Not far down the list of 21st-century developments that helped the spread of college lacrosse is the launch of ESPNU in 2005. At the time, the network’s tagline was, “Never graduate.”
College lacrosse, which would ultimately provide hundreds of hours of broadcast inventory in the nearly two decades since, has truly embraced that slogan in the years since the pandemic truncated the 2020 season.
It is far from the only college sport to be transformed in some fashion since the world shut down four years ago and the NCAA issued blanket waivers for an extra year of eligibility. The reality of five-year college careers has unfolded simultaneously with the legalization of pay-for-play at the college level (aka name, image and likeness deals) and the ubiquity of the transfer portal (in effect, unrestricted free agency).
“You have to feed the beast," Virginia coach Lars Tiffany said, "the beast being Duke, Notre Dame, Virginia in some ways."

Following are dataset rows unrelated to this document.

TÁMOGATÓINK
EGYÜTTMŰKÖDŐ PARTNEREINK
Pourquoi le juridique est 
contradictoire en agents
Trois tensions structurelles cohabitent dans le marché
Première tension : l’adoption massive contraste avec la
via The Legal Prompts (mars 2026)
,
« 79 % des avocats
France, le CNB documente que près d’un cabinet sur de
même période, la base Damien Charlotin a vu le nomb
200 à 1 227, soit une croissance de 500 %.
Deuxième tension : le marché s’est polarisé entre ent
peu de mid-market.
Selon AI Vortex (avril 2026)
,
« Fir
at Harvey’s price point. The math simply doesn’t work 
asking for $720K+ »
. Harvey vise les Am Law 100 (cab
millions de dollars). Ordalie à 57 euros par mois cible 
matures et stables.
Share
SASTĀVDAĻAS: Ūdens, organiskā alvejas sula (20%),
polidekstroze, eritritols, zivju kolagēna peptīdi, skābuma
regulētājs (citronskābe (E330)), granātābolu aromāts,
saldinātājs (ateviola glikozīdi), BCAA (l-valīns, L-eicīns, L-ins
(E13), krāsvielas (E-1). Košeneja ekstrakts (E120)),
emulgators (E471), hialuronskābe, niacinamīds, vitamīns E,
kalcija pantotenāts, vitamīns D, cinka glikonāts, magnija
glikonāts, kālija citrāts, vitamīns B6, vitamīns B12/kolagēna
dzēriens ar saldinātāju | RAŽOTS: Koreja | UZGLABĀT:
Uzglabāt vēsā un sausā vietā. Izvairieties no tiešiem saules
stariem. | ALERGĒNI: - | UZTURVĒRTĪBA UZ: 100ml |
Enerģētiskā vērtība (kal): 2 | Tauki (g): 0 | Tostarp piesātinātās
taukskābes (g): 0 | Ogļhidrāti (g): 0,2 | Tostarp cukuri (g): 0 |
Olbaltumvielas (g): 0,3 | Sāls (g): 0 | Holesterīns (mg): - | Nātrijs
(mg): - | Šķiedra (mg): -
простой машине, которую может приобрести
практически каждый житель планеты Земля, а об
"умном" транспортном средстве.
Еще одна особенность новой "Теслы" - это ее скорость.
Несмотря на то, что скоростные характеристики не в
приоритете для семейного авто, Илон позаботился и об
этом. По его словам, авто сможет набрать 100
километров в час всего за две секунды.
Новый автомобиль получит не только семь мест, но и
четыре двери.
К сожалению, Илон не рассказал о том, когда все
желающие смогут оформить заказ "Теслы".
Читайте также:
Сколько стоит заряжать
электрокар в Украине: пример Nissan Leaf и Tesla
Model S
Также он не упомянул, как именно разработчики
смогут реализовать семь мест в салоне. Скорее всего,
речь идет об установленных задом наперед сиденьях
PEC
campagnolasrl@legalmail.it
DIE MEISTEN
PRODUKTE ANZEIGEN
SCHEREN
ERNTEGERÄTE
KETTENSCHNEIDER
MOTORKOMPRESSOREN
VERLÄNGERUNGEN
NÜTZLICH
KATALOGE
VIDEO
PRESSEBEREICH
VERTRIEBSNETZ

So, what exactly can be made of this run of loaded and/or supersized rosters? First things first: No one’s taking away the championships Virginia (2021), Maryland (2022) and Notre Dame (2023) have won. Nor should anyone begrudge whoever heaves their sticks to the heavens in Philadelphia this May.
“When you have 23-, 24-year-old men playing with a lot of experience, it’s going to make your team better,” Georgetown coach Kevin Warne said. “I don’t foresee it being an asterisk.”
Yet elements of each title run are inextricably rooted in pandemic-era ball, and the additions and absences it caused.
Virginia navigated a spring when vaccines were only just becoming available, and restrictions were in full effect. The Cavaliers didn’t have to deal with threats from the Ivy League, which sat out the season, but they also conquered unusual conditions to earn a repeat title in unorthodox fashion.
The undefeated Terrapins of 2022 were an offensive juggernaut. Tewaaraton winner Logan Wisnauskas was in his sixth year (he redshirted a year at Syracuse), as was midfielder Anthony DeMaio. Jonathan Donville (Cornell) and Keegan Khan (Villanova) were graduate transfers. Maryland zipped the ball around like a pro offense in part because so many of its players would have been pros by then in another era.